Write out only the tail of the records, beginning at the line containing "right shoulder: (372, 242)" and including the last line, exactly as written.

::::

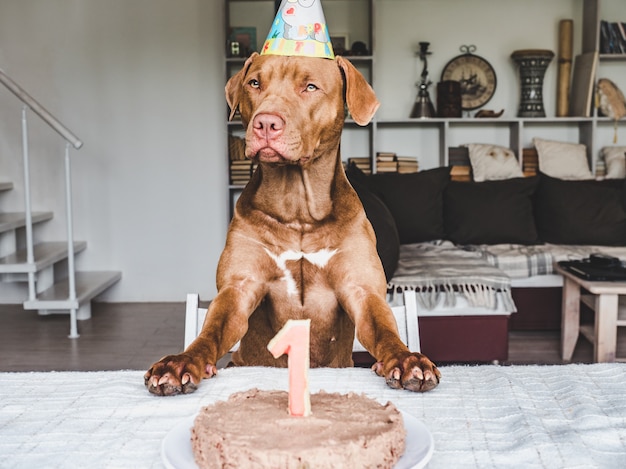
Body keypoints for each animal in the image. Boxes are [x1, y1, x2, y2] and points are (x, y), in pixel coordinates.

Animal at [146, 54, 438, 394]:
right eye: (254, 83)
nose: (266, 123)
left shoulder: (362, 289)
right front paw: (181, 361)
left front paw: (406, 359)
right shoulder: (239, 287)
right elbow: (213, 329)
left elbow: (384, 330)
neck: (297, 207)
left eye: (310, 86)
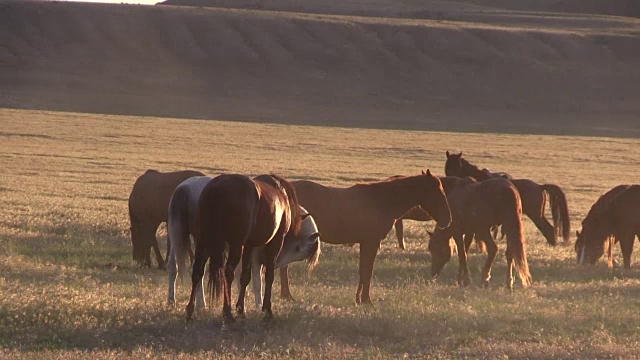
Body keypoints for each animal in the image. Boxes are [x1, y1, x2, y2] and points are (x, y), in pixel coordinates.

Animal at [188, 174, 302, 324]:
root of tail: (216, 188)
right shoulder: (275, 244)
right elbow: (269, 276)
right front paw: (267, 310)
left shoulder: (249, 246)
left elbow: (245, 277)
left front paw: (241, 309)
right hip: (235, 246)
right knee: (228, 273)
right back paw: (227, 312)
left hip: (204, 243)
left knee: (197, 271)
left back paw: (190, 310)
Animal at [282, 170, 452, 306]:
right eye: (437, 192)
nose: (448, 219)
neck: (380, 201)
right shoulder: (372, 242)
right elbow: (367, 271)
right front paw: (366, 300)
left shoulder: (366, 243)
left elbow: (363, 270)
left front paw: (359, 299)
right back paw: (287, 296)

::::

ANSWER FOR THIS EXERCISE -
right shoulder: (372, 242)
right elbow: (367, 271)
right front paw: (366, 300)
left shoulder: (366, 243)
left elbow: (363, 270)
left front paw: (359, 299)
right back paw: (287, 296)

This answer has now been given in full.